When you hear the word “diabetes,” you might immediately think “sugar intake,” but sugar consumption alone doesn’t directly cause diabetes. The Mayo Clinic defines diabetes as a group of diseases that affect how the body uses blood sugar or glucose. Glucose is used as energy for muscles and tissues, and is the brain’s main source of fuel. Diabetes can lead to too much sugar in the bloodstream which can then lead to other serious health issues, including cardiovascular problems.

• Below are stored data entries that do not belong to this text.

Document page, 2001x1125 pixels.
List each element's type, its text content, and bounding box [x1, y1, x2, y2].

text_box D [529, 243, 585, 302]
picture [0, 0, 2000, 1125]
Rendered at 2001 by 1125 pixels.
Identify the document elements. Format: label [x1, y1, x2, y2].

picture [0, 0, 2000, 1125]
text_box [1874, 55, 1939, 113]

“November is National Diabetes Awareness Month,” said Blount Memorial registered dietitian Heather Pierce. “Because diabetes affects so many millions of Americans, chances are it has impacted someone in your family or someone you know,” she said. According to the Centers for Disease Control and Prevention’s 2022 National Diabetes Statistics Report, more than 130 million adults are living with diabetes or prediabetes in the United States – some of whom are living with it and just don’t know it yet.

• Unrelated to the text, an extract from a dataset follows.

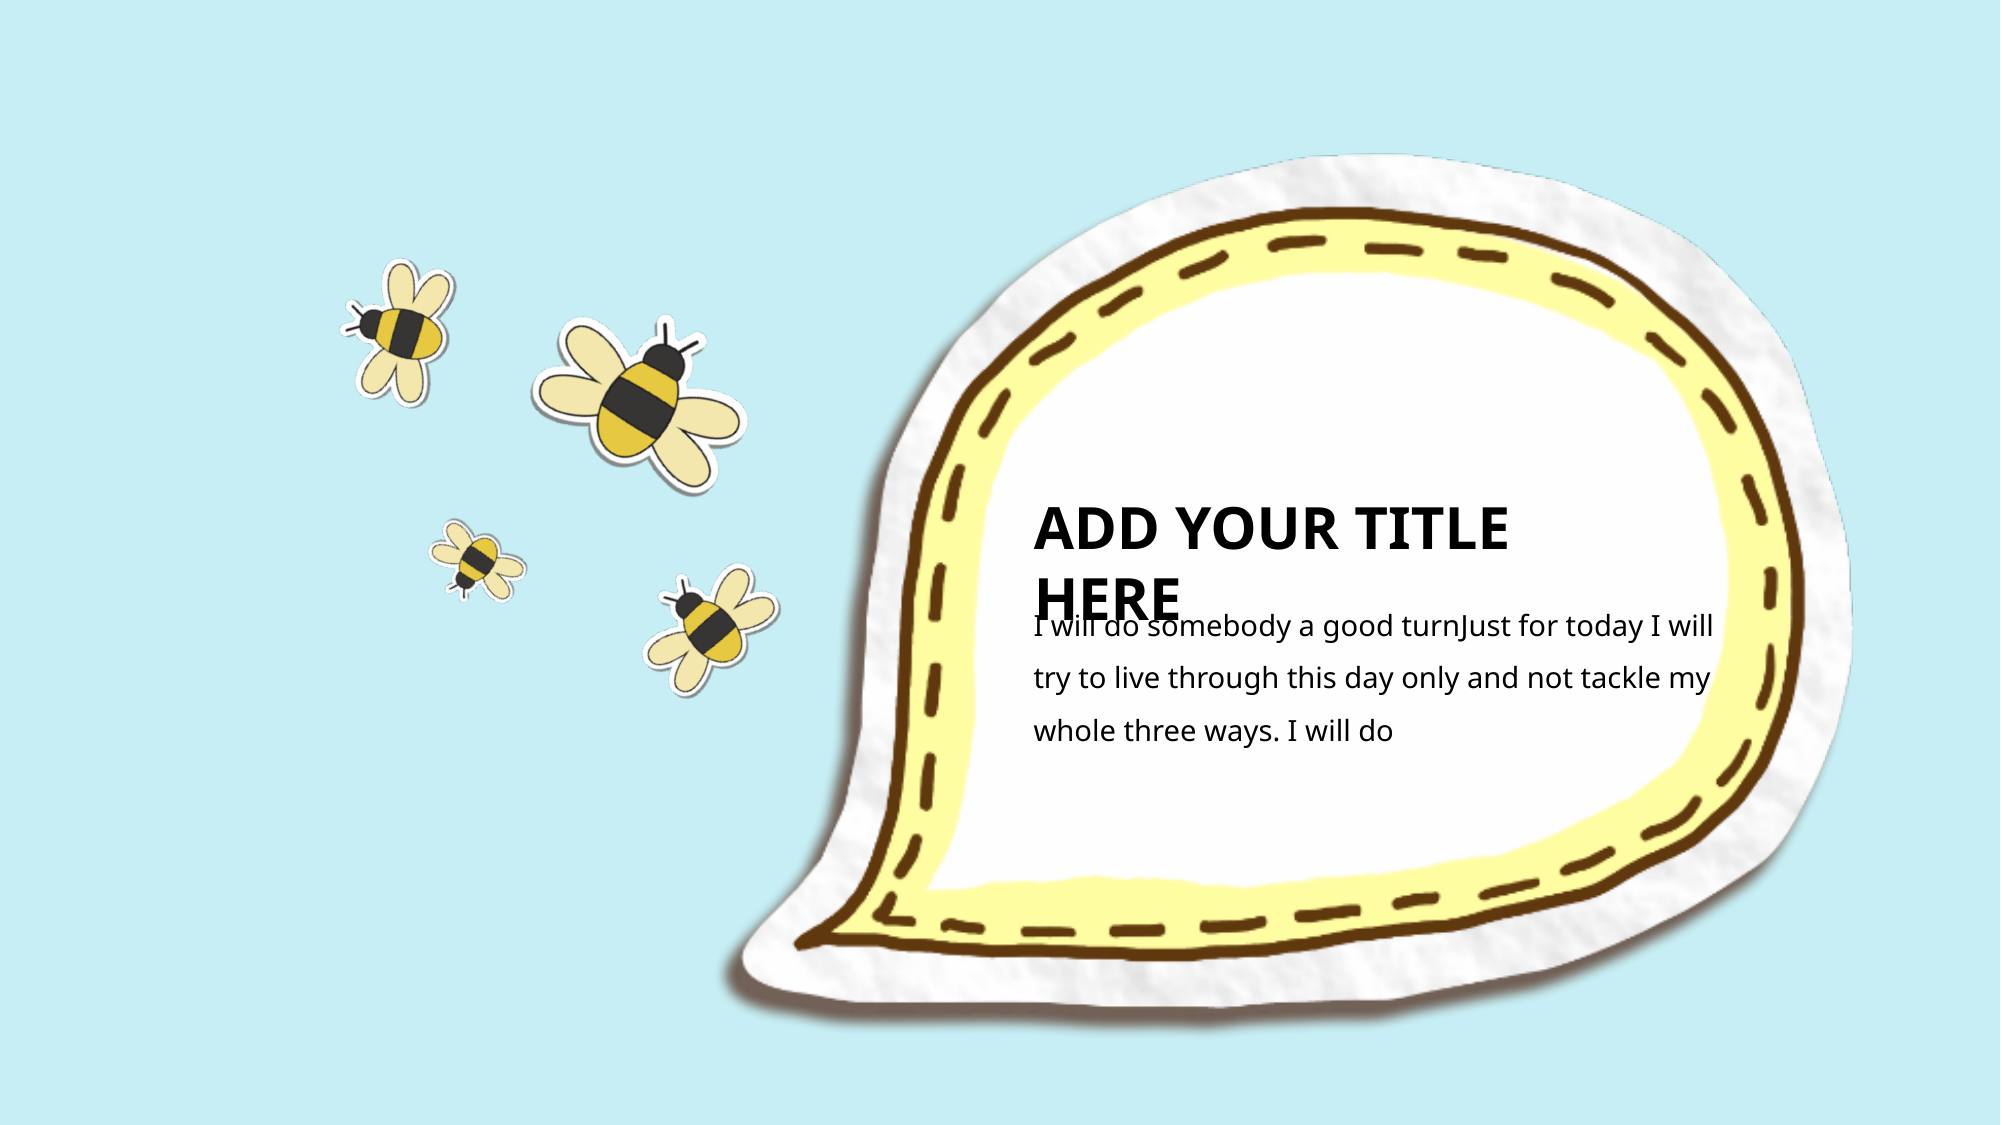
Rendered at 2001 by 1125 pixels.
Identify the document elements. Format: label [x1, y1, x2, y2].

picture [498, 76, 2000, 1079]
picture [400, 495, 541, 636]
picture [296, 220, 496, 430]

So, what do you look for? Diabetes symptoms depend on how high your blood sugar is, but some common symptoms include feeling more thirsty than usual, urinating often, losing weight without trying, the presence of ketones in urine, feeling tired, weak and/or irritable, blurry vision, slow-healing sores, and chronic infections. And although most people think diabetes mostly affects older or obese individuals or those that consume too much sugar, there are many factors that come into play. Obesity, age, genetics, dietary patterns and other contributory medical issues can increase your risk of diabetes. If you notice any of these symptoms, it’s important to discuss them with your doctor. Early diagnosis and treatment can help you start feeling better faster.
Another thing that will help you feel better is exercise. “It’s important to adopt an active lifestyle because doing so has been shown to lower blood sugar, help with weight loss and boost our sensitivity to insulin. In this way, exercise literally acts like a diabetes medication. Next, if you’re overweight or obese, it’s important to realize that even modest weight loss can reduce insulin resistance,” Pierce said.

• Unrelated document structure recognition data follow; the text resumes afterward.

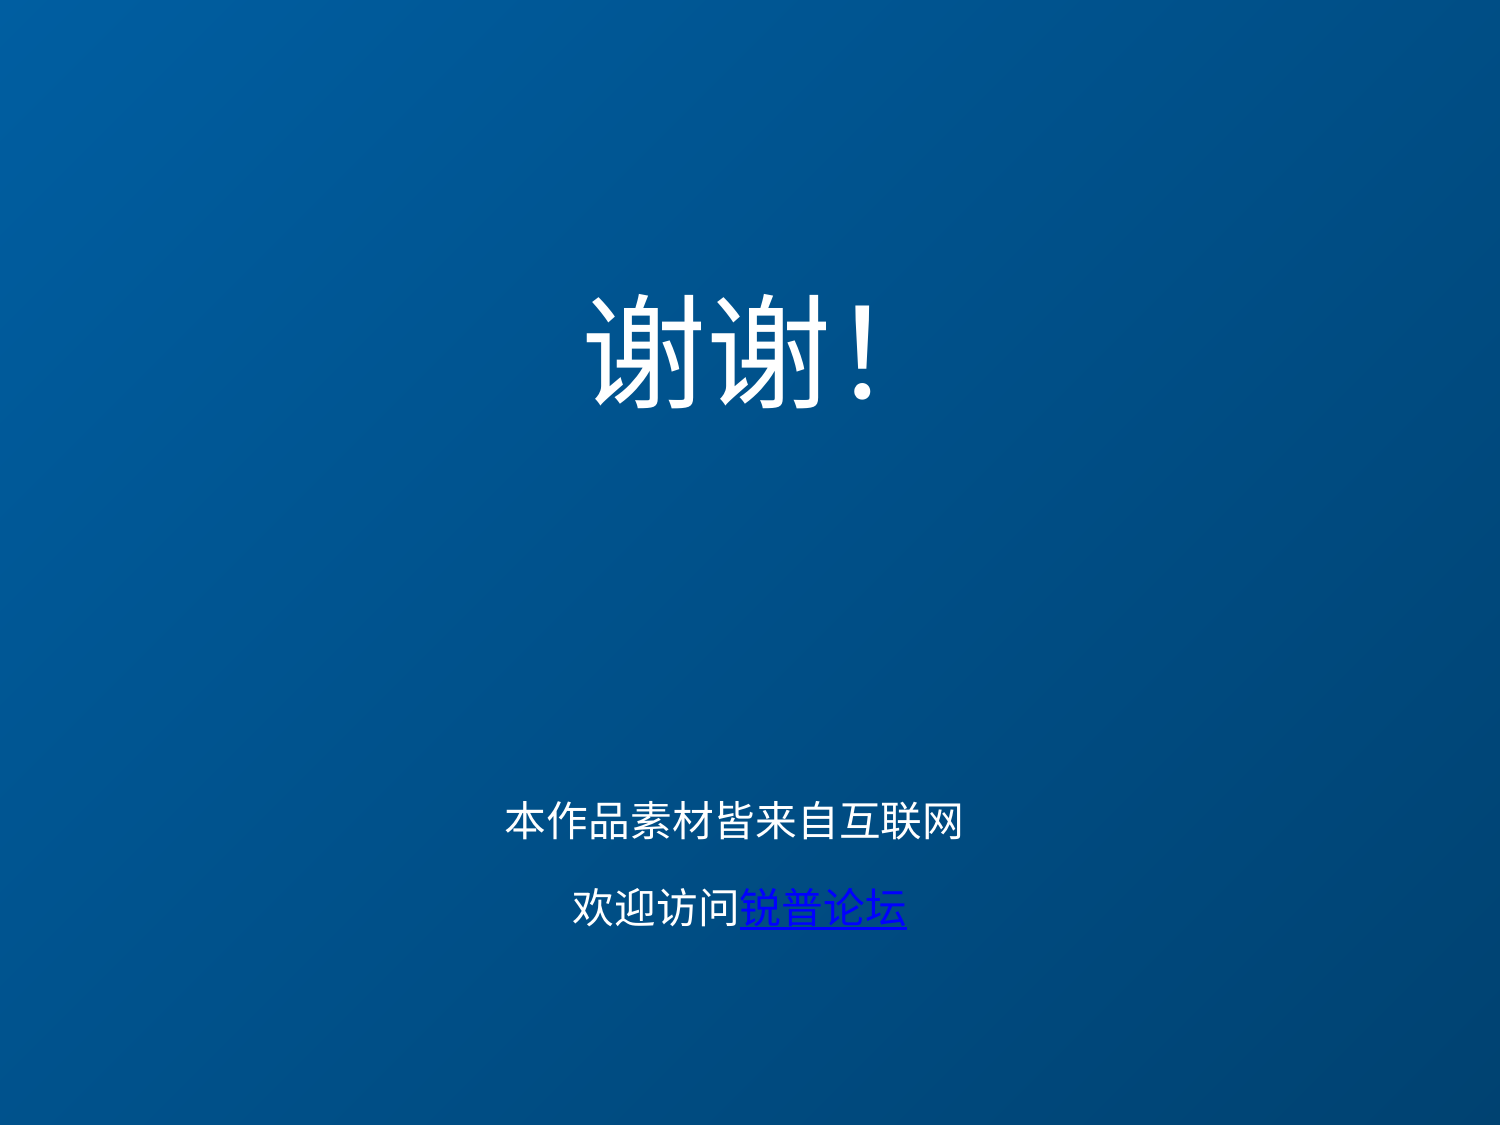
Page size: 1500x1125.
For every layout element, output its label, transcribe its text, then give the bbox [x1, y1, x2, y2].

text_box 欢迎访问锐普论坛 [558, 874, 942, 951]
text_box 本作品素材皆来自互联网 [490, 786, 1010, 852]
text_box 谢谢！ [566, 267, 934, 432]
text_box [0, 0, 1500, 1125]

In addition to exercise, changes in diet often are recommended, too. Some think this means excluding certain foods – or sugar altogether – but that isn’t always the case. Another common myth is that as long as you’re taking medication for diabetes, you can still eat whatever you want. Or that you can just switch out real sugar for an artificial sweetener to combat the disease. While watching what goes into your body is beneficial with a diabetes diagnosis, your doctor can help you develop a plan to treat and minimize symptoms that impact your life. In addition, your doctor may ask you to start monitoring your blood glucose, begin a food journal or prescribe a daily medication to stabilize blood sugar levels.
Finally, it’s important to remain positive. “I know it can seem overwhelming, but a diabetes diagnosis doesn’t have to be a terrible thing,” Pierce said. “Sometimes, it can be the motivating factor in making healthy lifestyle changes that can improve your overall health,” she added.